=== EXERCISE ===
Copy the material below word for word, leaving out the pictures.

=== RECORDS PROVIDED ===
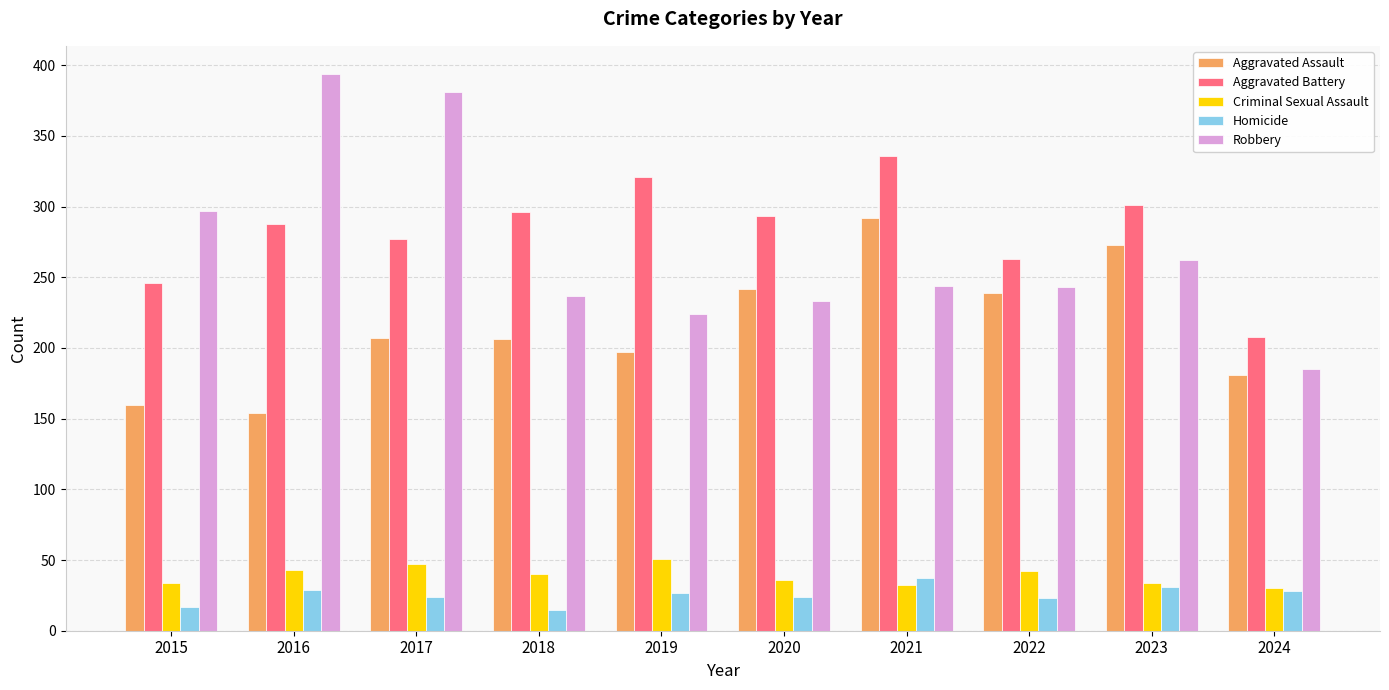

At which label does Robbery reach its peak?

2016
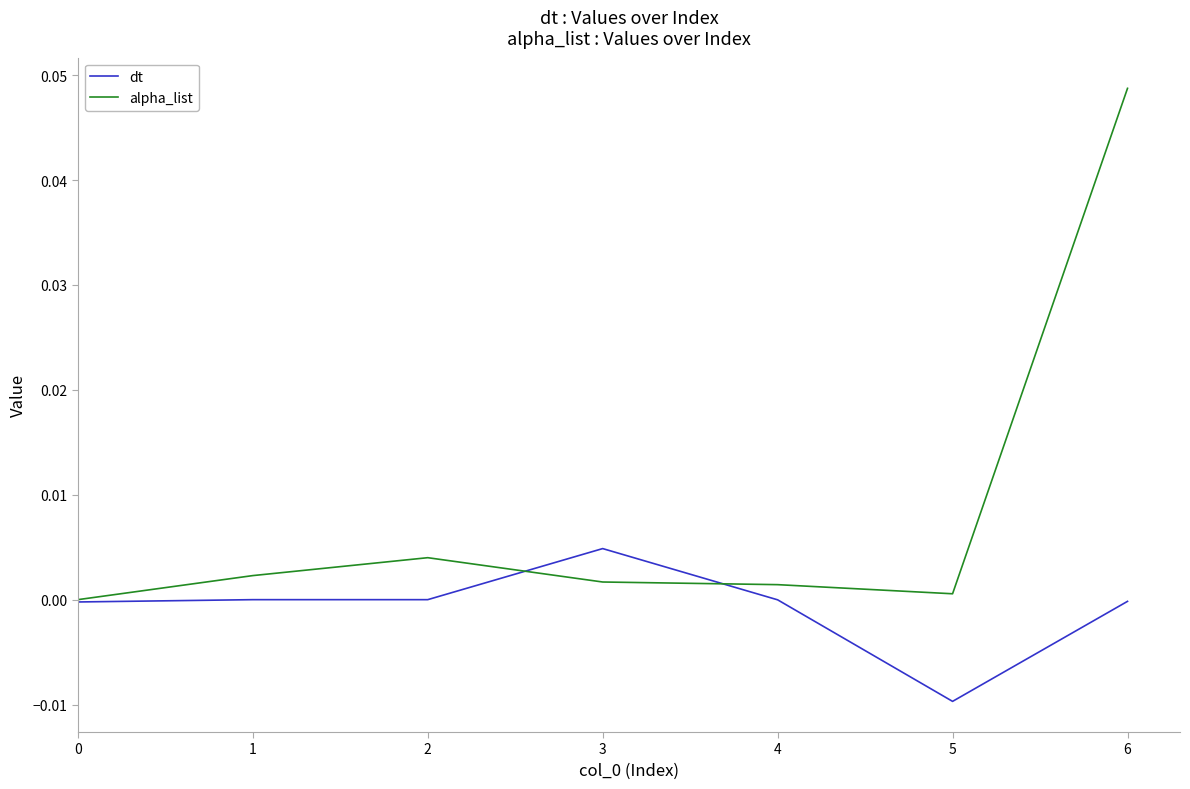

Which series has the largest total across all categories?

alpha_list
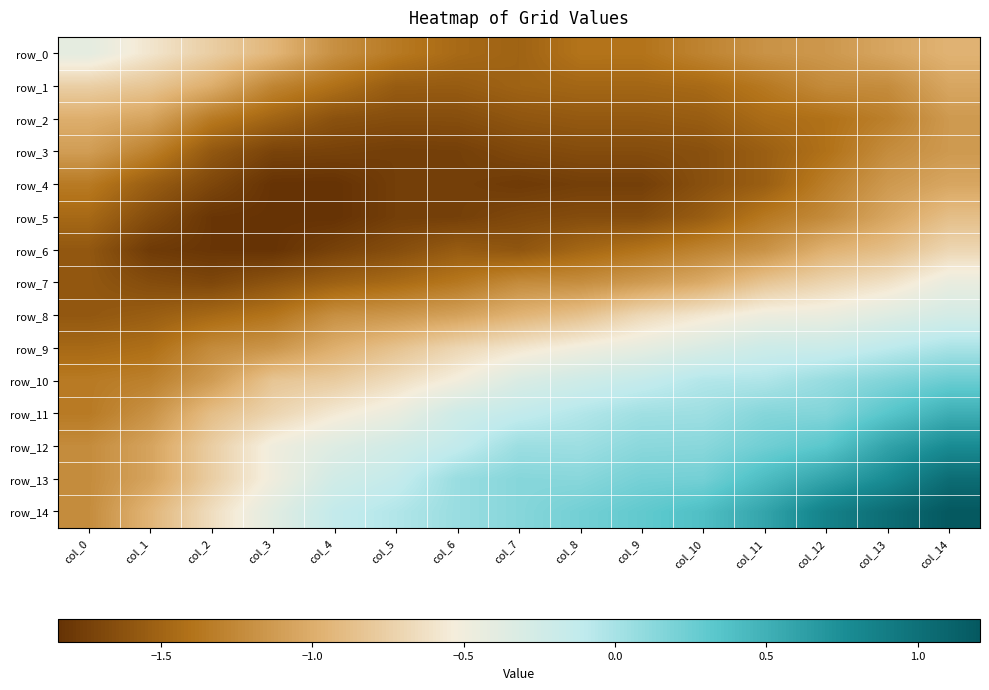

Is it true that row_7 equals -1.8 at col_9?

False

=== RESPONSE TO THIS TASK ===
At which label does Robbery reach its peak?

2016

Which series has the largest total across all categories?

alpha_list

Is it true that row_7 equals -1.8 at col_9?

False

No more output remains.